What does this mean for learning medicine?
Everything above holds wherever a general-purpose model is used in medicine. But education is where it bites hardest, for a reason specific to learning: the student is still working out how to get to the answer. They do not yet have the reasoning to judge what the model hands them, so they cannot tell when it has made something up, overweighted a rare diagnosis, or quietly dropped a rule it was told to follow. An experienced doctor catches those things. A student takes them on board.
That cuts both ways. In the moment, it makes the tool far less useful than it looks, because the person least able to spot the mistakes is the one leaning on it. Over the longer term it does the opposite of what learning is for. A wrong fact, or a piece of reasoning that was never really reasoning, gets absorbed and built on, and works its way into everything the student does next.
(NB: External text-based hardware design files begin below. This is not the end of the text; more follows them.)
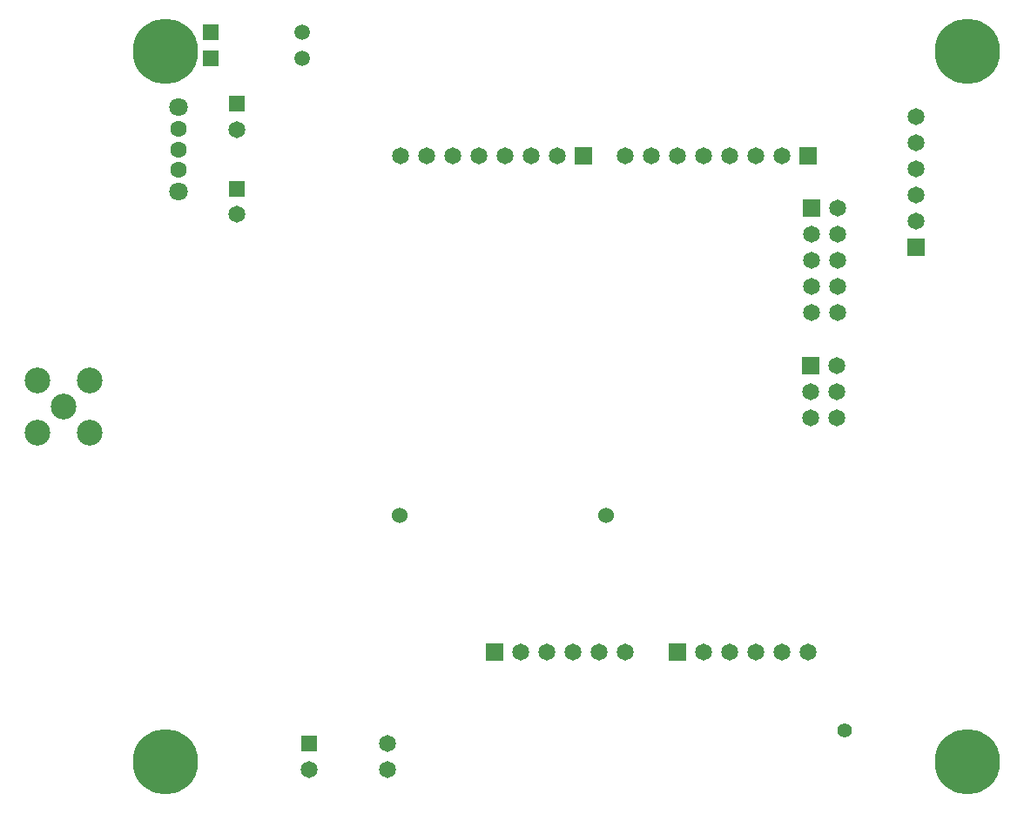
<source format=gbs>
*
%LPD*%
%LNSABOTEN2-MB*%
%FSLAX25Y25*%
%MOIN*%
%AD*%
%AD*%
%ADD19C,0.25*%
%ADD20R,0.065X0.065*%
%ADD21C,0.065*%
%ADD26C,0.06*%
%ADD41R,0.064959843X0.064959843*%
%ADD42C,0.064959843*%
%ADD60R,0.059059843X0.059059843*%
%ADD61C,0.059059843*%
%ADD64C,0.098429921*%
%ADD65C,0.062990157*%
%ADD68C,0.070870079*%
%ADD69C,0.055*%
G54D19*
%SRX1Y1I0.0J0.0*%
G1X167129Y364432D3*
G1X474129Y364432D3*
G1X167129Y92432D3*
G1X474129Y92432D3*
G54D20*
G1X414129Y244232D3*
G1X293129Y134432D3*
G1X327129Y324432D3*
G1X363129Y134432D3*
G1X413129Y324432D3*
G1X414629Y304432D3*
G1X454629Y289432D3*
G54D21*
G1X424129Y244232D3*
G1X414129Y234232D3*
G1X424129Y234232D3*
G1X414129Y224232D3*
G1X424129Y224232D3*
G1X303129Y134432D3*
G1X313129Y134432D3*
G1X323129Y134432D3*
G1X333129Y134432D3*
G1X343129Y134432D3*
G1X317129Y324432D3*
G1X307129Y324432D3*
G1X297129Y324432D3*
G1X287129Y324432D3*
G1X277129Y324432D3*
G1X267129Y324432D3*
G1X257129Y324432D3*
G1X373129Y134432D3*
G1X383129Y134432D3*
G1X393129Y134432D3*
G1X403129Y134432D3*
G1X413129Y134432D3*
G1X403129Y324432D3*
G1X393129Y324432D3*
G1X383129Y324432D3*
G1X373129Y324432D3*
G1X363129Y324432D3*
G1X353129Y324432D3*
G1X343129Y324432D3*
G1X424629Y304432D3*
G1X414629Y294432D3*
G1X424629Y294432D3*
G1X414629Y284432D3*
G1X424629Y284432D3*
G1X414629Y274432D3*
G1X424629Y274432D3*
G1X414629Y264432D3*
G1X424629Y264432D3*
G1X454629Y299432D3*
G1X454629Y309432D3*
G1X454629Y319432D3*
G1X454629Y329432D3*
G1X454629Y339432D3*
G54D26*
G1X257011Y186932D3*
G1X335751Y186932D3*
G54D41*
G1X194629Y311932D3*
G1X194629Y344432D3*
G1X222129Y99432D3*
G54D42*
G1X194629Y302089D3*
G1X194629Y334589D3*
G1X222129Y89432D3*
G1X252129Y89432D3*
G1X252129Y99432D3*
G54D60*
G1X184609Y361932D3*
G1X184609Y371932D3*
G54D61*
G1X219648Y361932D3*
G1X219648Y371932D3*
G54D64*
G1X128129Y228605D3*
G1X138129Y218605D3*
G1X138129Y238605D3*
G1X118129Y218605D3*
G1X118129Y238605D3*
G54D65*
G1X172129Y319058D3*
G1X172129Y326932D3*
G1X172129Y334806D3*
G54D68*
G1X172129Y343074D3*
G1X172129Y310790D3*
G54D69*
G1X427129Y104432D3*
M2*

</source>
An education is not meant to fill someone with answers; it is meant to build the reasoning that lets them weigh an answer in the first place. That is what a student has to take inside themselves: how to think probabilistically, holding several possibilities and weighing them as the evidence comes in, while also learning the deterministic parts, the rules that simply hold. A grounded system can teach that, because the reasoning it shows is real and a student can follow it.
Get that architecture right and AI becomes one of the most powerful tools medical education has ever had. Reach for the chatbot instead, because it sounds like a doctor, and you teach the next generation to lean on the one part that was never built to carry that weight on its own.